■ About this exercise
Search the data for the string "with" and copy each line in which it appears.

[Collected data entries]

********

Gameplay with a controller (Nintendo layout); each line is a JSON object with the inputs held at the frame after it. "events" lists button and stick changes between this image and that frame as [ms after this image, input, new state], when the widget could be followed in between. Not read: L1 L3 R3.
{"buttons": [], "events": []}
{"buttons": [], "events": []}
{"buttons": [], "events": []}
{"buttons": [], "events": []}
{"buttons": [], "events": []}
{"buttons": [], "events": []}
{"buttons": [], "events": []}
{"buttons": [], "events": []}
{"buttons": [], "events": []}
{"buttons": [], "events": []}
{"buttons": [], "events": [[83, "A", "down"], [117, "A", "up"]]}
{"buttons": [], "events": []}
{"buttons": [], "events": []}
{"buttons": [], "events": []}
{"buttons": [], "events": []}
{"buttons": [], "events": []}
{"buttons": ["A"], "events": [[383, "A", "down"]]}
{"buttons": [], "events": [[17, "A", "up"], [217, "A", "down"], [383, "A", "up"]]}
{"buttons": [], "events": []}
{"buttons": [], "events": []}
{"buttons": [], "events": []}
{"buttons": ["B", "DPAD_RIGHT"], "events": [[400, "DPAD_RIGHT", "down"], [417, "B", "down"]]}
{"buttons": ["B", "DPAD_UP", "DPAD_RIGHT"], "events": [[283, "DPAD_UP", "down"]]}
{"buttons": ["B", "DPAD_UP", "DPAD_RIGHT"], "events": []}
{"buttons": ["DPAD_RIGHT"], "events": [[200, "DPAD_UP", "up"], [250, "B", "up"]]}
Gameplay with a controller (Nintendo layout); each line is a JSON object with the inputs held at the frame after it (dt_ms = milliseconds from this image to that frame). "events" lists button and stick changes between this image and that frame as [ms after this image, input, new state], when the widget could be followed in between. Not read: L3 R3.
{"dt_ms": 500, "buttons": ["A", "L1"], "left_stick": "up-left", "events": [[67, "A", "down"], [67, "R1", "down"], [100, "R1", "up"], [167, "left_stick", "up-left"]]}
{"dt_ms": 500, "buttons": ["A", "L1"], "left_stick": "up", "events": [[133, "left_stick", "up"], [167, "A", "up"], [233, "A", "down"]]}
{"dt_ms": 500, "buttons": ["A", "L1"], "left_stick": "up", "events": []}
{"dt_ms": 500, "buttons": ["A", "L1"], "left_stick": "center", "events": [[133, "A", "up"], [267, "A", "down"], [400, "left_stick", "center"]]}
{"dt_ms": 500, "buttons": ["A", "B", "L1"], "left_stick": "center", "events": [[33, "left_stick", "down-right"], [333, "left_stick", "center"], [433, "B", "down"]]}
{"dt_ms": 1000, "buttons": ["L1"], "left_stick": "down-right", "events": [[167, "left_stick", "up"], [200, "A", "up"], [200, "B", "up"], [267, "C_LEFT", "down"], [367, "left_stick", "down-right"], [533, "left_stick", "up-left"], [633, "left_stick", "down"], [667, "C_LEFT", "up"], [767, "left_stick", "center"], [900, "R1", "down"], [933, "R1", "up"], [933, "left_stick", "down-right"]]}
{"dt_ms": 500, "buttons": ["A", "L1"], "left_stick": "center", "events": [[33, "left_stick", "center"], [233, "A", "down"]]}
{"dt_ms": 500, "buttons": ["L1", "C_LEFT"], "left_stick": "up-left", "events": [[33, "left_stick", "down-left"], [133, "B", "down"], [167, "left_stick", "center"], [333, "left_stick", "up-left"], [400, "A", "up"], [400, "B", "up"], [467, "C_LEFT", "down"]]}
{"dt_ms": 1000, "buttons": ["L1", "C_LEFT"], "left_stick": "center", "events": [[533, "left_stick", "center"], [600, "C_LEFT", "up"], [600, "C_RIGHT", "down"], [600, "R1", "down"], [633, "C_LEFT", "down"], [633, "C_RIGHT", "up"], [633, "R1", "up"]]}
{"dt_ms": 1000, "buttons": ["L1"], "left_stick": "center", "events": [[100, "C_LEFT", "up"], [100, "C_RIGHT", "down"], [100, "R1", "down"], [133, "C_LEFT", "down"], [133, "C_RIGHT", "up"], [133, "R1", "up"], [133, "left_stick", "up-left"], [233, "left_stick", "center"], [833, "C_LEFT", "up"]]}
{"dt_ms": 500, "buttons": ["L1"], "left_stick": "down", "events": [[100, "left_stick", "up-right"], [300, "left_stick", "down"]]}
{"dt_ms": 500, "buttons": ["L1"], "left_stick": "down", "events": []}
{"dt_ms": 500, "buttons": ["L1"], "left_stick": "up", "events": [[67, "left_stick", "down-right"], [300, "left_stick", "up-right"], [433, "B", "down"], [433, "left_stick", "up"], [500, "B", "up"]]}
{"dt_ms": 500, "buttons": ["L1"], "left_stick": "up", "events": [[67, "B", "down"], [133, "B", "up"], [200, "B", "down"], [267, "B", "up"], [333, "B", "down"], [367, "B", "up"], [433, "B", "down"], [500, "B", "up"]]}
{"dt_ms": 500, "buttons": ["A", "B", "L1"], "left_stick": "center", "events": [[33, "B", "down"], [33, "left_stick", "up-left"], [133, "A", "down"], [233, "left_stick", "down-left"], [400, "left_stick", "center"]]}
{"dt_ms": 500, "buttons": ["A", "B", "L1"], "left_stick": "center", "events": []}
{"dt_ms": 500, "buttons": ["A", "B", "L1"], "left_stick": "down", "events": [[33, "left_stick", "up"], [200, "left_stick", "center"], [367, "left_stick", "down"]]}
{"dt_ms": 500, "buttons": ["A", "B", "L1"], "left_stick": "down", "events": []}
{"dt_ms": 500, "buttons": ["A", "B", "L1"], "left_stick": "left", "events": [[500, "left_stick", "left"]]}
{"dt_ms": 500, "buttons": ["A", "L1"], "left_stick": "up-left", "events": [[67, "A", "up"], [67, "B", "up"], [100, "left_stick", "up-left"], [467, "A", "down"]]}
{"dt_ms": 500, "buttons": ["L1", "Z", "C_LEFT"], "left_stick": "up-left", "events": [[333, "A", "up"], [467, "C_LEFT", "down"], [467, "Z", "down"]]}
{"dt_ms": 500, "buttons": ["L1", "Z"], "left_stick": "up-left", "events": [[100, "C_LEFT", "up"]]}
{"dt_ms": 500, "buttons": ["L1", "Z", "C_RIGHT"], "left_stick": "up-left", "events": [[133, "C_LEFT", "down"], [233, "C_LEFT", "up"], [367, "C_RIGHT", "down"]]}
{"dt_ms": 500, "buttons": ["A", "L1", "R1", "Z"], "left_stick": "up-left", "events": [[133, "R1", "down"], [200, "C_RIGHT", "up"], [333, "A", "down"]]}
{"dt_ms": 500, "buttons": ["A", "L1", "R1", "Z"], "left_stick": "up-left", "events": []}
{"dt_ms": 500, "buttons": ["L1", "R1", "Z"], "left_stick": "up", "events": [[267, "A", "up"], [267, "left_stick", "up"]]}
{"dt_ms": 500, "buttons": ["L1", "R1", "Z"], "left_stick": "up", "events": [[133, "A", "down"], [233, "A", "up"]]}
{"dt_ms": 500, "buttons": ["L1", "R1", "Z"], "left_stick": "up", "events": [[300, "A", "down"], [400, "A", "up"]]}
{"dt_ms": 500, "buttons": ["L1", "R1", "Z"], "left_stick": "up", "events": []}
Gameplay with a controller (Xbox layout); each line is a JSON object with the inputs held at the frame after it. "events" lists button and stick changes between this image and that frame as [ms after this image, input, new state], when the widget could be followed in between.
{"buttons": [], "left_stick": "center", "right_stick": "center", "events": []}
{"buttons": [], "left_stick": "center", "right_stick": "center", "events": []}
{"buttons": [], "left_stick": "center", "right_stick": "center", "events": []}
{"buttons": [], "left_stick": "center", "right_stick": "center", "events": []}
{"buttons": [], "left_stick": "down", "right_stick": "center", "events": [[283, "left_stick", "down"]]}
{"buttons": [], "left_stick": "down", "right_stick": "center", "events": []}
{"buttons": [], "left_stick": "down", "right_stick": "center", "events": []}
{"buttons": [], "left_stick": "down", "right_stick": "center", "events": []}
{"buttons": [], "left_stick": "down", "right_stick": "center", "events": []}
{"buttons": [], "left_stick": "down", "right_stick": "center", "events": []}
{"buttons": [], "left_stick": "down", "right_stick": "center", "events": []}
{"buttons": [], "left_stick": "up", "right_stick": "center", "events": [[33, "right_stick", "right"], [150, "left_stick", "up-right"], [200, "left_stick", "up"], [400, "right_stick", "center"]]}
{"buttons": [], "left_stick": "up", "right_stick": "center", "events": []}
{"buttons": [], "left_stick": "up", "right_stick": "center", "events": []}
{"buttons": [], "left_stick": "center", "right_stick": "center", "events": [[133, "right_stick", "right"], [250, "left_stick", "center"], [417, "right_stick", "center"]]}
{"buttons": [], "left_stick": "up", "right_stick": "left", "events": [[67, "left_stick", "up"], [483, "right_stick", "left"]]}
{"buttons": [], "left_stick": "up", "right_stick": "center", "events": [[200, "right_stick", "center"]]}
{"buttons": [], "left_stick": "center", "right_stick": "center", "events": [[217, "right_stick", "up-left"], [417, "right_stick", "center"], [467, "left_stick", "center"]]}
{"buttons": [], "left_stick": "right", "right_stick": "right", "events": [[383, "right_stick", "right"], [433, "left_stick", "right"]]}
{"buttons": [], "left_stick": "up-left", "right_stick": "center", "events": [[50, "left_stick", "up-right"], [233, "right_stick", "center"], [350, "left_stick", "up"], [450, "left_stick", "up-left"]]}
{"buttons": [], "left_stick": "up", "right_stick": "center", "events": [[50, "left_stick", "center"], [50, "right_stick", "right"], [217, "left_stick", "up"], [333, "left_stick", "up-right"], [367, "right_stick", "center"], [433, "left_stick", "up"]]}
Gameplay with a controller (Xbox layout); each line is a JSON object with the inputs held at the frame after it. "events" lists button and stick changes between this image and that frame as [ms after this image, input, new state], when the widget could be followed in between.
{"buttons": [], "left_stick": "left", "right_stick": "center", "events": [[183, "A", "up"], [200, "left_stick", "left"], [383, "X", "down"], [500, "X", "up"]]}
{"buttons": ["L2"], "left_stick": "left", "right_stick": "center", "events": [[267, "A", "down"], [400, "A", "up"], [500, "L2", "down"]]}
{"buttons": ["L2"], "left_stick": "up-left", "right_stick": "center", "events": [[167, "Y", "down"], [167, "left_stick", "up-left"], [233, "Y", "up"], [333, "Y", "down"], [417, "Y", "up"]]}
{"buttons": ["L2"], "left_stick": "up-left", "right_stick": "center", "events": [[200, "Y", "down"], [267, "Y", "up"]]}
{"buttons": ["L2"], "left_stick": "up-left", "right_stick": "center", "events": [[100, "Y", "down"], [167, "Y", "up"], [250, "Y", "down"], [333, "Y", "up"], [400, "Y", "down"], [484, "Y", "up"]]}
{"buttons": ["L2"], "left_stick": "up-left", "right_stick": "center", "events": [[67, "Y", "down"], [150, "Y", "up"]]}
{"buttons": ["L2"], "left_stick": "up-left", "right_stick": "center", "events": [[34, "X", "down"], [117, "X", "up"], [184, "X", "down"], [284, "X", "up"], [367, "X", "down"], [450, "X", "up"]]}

********

■ Answer section
Gameplay with a controller (Nintendo layout); each line is a JSON object with the inputs held at the frame after it. "events" lists button and stick changes between this image and that frame as [ms after this image, input, new state], when the widget could be followed in between. Not read: L1 L3 R3.
Gameplay with a controller (Nintendo layout); each line is a JSON object with the inputs held at the frame after it (dt_ms = milliseconds from this image to that frame). "events" lists button and stick changes between this image and that frame as [ms after this image, input, new state], when the widget could be followed in between. Not read: L3 R3.
Gameplay with a controller (Xbox layout); each line is a JSON object with the inputs held at the frame after it. "events" lists button and stick changes between this image and that frame as [ms after this image, input, new state], when the widget could be followed in between.
Gameplay with a controller (Xbox layout); each line is a JSON object with the inputs held at the frame after it. "events" lists button and stick changes between this image and that frame as [ms after this image, input, new state], when the widget could be followed in between.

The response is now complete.